Irgendwie scheint diese Botschaft aber bei den anderen Europäern nicht wirklich angekommen zu sein. Ich hatte ja bereits im Februar schon behauptet, daß ein Mann wie Schäuble auch gar kein Interesse daran hat, sich irgendwie um Demokratie zu kümmern, da ihm jegliche Demokratie außerhalb seiner eigenen Meinung völlig fremd ist. Und ich habe prominente Unterstützung bekommen für diese Sicht der Dinge. Von Herrn Varoufakis nämlich, der jetzt, wo er ja nicht mehr Finanzminister ist, auch mal aus dem Nähkästchen plaudern kann – was er auch tut.

In 2010, the Greek state became insolvent.

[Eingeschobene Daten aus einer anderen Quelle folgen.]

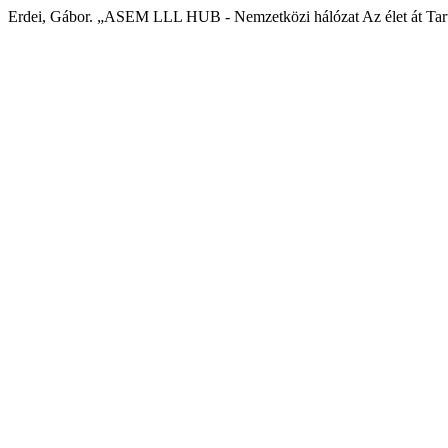
Erdei, Gábor. „ASEM LLL HUB - Nemzetközi hálózat Az élet át Tart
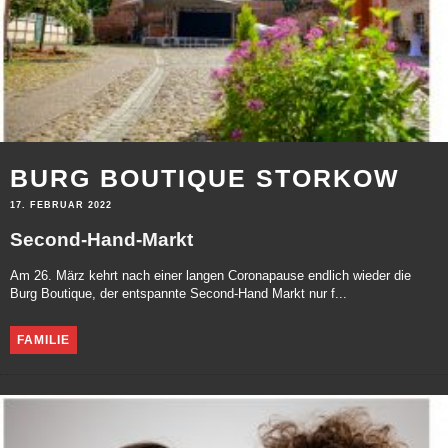
BURG BOUTIQUE STORKOW
17. FEBRUAR 2022
Second-Hand-Markt
Am 26. März kehrt nach einer langen Coronapause endlich wieder die
Burg Boutique, der entspannte Second-Hand Markt nur f...
FAMILIE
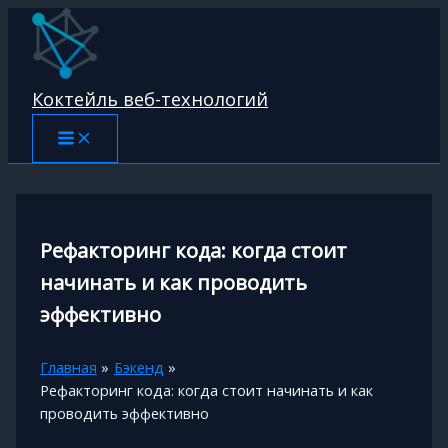
Перейти
к
содержимому
Коктейль веб-технологий
Рефакторинг кода: когда стоит
начинать и как проводить
эффективно
Главная
Бэкенд
Рефакторинг кода: когда стоит начинать и как
проводить эффективно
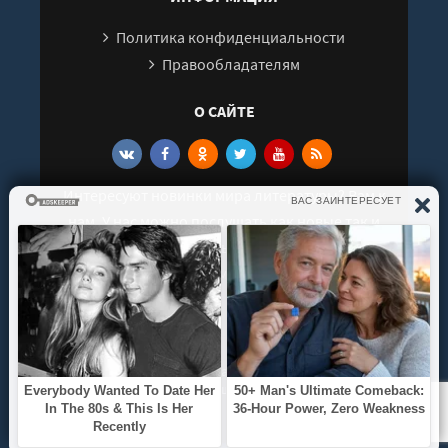
Политика конфиденциальности
Правообладателям
О САЙТЕ
Интересуют новинки мира литературы? Вам к
нам. У нас можно послушать как новые так и
старые аудиокниги. Выбрать и поделиться с
друзьями лучшими аудиокнигами!
© 2021 - 2026 kniga-audio.net. Все права
защищены.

Two options consistent with continuing membership of the eurozone presented themselves: the sensible one, that any decent banker would recommend – restructuring the debt and reforming the economy; and the toxic option – extending new loans to a bankrupt entity while pretending that it remains solvent.

Das entspricht exakt dem, was ich in der letzten Woche geschrieben habe und in der Woche davor. Es ging niemals darum, Griechenland zu retten. Man hat einem bankrotten Staat Geld geliehen, um das Bankensystem zu stützen. Dafür mußte dann die Bevölkerung des Staates bezahlen. Auch dieser Standpunkt wird von Herrn Varoufakis ausdrücklich bestätigt:

Official Europe chose the second option, putting the bailing out of French and German banks exposed to Greek public debt above Greece’s socioeconomic viability.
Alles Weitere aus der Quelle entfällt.